*** DATA FOR PROCESSING Section Begins ***

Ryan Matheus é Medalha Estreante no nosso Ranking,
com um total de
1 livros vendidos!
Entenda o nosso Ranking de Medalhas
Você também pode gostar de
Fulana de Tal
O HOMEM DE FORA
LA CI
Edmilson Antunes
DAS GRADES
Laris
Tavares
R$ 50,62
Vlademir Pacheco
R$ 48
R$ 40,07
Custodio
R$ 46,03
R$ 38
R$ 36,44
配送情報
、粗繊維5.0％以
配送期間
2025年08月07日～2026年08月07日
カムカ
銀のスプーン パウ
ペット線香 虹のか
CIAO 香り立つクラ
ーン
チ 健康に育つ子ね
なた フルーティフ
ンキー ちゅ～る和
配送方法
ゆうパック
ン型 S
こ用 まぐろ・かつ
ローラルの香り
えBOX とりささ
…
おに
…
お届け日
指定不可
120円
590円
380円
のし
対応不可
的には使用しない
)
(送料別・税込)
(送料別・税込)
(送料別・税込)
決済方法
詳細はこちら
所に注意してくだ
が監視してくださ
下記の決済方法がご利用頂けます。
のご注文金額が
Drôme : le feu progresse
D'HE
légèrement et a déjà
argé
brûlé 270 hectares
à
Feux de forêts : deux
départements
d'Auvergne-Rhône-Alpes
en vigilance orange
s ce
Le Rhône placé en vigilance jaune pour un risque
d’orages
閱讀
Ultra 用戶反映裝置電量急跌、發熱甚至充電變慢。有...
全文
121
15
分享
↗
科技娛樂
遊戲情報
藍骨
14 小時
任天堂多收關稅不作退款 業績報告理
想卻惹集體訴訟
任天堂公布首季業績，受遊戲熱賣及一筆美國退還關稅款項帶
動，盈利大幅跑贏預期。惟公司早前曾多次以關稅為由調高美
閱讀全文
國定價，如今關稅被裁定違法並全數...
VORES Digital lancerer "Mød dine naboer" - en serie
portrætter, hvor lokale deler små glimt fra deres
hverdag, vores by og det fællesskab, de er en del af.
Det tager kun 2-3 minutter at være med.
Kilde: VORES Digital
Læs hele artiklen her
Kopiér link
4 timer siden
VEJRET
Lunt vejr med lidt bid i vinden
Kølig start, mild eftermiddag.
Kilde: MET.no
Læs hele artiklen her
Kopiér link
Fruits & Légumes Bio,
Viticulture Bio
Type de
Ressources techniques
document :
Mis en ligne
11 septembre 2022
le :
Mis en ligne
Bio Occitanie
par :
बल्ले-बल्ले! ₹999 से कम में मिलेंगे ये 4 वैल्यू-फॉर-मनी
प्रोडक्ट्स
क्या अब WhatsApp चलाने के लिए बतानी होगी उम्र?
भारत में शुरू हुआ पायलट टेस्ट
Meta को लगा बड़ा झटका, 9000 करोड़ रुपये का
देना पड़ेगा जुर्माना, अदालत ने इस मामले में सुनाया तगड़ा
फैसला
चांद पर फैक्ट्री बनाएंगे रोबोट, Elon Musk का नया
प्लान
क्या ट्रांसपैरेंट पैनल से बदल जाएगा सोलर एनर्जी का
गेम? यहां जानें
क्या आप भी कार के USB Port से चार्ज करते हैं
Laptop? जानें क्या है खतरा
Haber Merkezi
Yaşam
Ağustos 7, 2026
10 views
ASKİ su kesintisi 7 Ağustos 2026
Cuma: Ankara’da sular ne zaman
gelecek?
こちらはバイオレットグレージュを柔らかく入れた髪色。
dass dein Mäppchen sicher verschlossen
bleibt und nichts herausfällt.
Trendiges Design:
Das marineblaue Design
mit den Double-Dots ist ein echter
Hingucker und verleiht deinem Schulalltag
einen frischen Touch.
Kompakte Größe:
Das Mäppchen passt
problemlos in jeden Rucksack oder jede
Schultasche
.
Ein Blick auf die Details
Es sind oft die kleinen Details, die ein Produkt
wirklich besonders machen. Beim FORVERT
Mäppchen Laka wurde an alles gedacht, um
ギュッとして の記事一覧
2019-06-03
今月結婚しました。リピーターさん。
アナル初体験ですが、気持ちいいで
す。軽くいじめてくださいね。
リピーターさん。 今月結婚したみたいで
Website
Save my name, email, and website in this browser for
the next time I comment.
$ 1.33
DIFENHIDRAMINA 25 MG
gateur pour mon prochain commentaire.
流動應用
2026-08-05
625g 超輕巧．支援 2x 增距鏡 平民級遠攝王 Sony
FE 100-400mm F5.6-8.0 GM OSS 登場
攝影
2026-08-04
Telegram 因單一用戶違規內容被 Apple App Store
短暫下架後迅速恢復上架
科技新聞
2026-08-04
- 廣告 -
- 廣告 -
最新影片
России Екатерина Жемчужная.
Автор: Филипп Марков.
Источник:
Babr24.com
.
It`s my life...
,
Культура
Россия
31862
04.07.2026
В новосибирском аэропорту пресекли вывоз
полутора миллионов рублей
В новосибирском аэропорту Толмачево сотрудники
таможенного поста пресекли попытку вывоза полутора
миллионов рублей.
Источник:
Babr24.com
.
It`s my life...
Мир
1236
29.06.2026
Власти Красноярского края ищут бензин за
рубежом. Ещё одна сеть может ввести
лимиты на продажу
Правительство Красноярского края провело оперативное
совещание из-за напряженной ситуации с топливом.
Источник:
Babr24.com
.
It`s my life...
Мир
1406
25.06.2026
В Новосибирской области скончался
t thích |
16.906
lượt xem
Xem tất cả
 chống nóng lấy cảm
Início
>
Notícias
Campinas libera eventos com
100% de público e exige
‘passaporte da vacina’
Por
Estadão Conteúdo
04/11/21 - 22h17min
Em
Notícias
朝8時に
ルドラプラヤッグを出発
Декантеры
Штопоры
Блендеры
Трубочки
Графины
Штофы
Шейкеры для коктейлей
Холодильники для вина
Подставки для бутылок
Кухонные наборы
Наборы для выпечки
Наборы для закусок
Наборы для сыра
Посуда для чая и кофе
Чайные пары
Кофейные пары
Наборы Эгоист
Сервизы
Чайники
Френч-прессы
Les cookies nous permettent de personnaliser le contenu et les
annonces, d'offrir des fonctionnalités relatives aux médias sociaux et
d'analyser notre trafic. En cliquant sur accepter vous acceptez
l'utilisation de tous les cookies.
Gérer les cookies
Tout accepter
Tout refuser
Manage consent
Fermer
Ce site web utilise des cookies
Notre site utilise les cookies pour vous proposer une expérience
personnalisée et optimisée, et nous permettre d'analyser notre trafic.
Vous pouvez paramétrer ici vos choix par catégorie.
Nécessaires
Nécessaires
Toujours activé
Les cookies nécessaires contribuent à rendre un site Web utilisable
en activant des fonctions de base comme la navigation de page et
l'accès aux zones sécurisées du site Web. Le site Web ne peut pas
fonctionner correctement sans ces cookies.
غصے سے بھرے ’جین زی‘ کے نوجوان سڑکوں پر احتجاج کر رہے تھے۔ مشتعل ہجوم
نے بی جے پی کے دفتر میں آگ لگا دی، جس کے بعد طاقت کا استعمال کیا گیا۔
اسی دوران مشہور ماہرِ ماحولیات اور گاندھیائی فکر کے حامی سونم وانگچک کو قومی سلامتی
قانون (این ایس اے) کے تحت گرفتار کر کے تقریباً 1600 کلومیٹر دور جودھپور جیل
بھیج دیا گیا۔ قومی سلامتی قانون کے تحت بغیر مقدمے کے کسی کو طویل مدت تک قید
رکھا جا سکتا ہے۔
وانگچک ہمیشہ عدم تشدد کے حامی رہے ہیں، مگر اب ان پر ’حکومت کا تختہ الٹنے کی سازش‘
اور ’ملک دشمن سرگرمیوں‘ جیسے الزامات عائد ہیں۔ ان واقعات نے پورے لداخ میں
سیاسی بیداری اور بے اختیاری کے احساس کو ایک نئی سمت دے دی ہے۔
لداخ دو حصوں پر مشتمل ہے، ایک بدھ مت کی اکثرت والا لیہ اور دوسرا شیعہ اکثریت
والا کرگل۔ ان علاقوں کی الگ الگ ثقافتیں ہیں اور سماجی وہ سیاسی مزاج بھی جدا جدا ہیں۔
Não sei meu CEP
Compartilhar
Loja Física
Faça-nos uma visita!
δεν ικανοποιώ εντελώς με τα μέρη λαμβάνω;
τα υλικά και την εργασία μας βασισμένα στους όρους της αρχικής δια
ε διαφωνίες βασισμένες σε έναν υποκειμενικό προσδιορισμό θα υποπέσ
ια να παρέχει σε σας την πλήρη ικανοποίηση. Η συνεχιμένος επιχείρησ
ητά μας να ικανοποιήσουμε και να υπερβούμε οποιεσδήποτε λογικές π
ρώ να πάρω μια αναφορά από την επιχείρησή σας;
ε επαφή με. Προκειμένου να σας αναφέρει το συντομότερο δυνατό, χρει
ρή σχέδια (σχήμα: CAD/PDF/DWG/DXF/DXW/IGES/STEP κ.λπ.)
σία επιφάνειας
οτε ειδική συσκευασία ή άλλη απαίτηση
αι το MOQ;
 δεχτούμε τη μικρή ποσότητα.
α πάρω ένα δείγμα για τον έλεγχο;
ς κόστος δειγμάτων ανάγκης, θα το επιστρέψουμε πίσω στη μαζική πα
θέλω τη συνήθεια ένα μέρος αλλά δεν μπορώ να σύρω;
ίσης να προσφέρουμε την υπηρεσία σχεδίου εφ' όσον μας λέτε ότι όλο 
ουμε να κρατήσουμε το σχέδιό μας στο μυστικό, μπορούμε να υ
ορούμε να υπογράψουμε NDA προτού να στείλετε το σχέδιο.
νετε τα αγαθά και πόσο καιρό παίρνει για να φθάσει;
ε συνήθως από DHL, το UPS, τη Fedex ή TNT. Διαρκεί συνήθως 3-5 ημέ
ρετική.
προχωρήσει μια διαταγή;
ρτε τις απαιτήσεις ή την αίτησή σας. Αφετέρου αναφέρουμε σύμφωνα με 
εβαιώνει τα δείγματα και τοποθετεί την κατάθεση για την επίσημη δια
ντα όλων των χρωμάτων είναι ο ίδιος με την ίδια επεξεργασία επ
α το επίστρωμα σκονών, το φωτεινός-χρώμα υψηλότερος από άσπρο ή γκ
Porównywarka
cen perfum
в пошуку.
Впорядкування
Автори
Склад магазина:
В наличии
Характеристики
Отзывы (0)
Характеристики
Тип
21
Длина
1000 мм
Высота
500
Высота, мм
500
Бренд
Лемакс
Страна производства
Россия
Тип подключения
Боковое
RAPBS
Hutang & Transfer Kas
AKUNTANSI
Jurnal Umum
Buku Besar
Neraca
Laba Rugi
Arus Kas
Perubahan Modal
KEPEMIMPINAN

*** DATA FOR PROCESSING Section Ends ***

● **ASSIGNMENT**
Change "hectares" to "acres" in the material from its start through the line containing "Det tager kun 2-3 minutter at være med.", reproducing those lines with everything else unchanged.

● **EXERCISE SOLUTION**
Ryan Matheus é Medalha Estreante no nosso Ranking,
com um total de
1 livros vendidos!
Entenda o nosso Ranking de Medalhas
Você também pode gostar de
Fulana de Tal
O HOMEM DE FORA
LA CI
Edmilson Antunes
DAS GRADES
Laris
Tavares
R$ 50,62
Vlademir Pacheco
R$ 48
R$ 40,07
Custodio
R$ 46,03
R$ 38
R$ 36,44
配送情報
、粗繊維5.0％以
配送期間
2025年08月07日～2026年08月07日
カムカ
銀のスプーン パウ
ペット線香 虹のか
CIAO 香り立つクラ
ーン
チ 健康に育つ子ね
なた フルーティフ
ンキー ちゅ～る和
配送方法
ゆうパック
ン型 S
こ用 まぐろ・かつ
ローラルの香り
えBOX とりささ
…
おに
…
お届け日
指定不可
120円
590円
380円
のし
対応不可
的には使用しない
)
(送料別・税込)
(送料別・税込)
(送料別・税込)
決済方法
詳細はこちら
所に注意してくだ
が監視してくださ
下記の決済方法がご利用頂けます。
のご注文金額が
Drôme : le feu progresse
D'HE
légèrement et a déjà
argé
brûlé 270 acres
à
Feux de forêts : deux
départements
d'Auvergne-Rhône-Alpes
en vigilance orange
s ce
Le Rhône placé en vigilance jaune pour un risque
d’orages
閱讀
Ultra 用戶反映裝置電量急跌、發熱甚至充電變慢。有...
全文
121
15
分享
↗
科技娛樂
遊戲情報
藍骨
14 小時
任天堂多收關稅不作退款 業績報告理
想卻惹集體訴訟
任天堂公布首季業績，受遊戲熱賣及一筆美國退還關稅款項帶
動，盈利大幅跑贏預期。惟公司早前曾多次以關稅為由調高美
閱讀全文
國定價，如今關稅被裁定違法並全數...
VORES Digital lancerer "Mød dine naboer" - en serie
portrætter, hvor lokale deler små glimt fra deres
hverdag, vores by og det fællesskab, de er en del af.
Det tager kun 2-3 minutter at være med.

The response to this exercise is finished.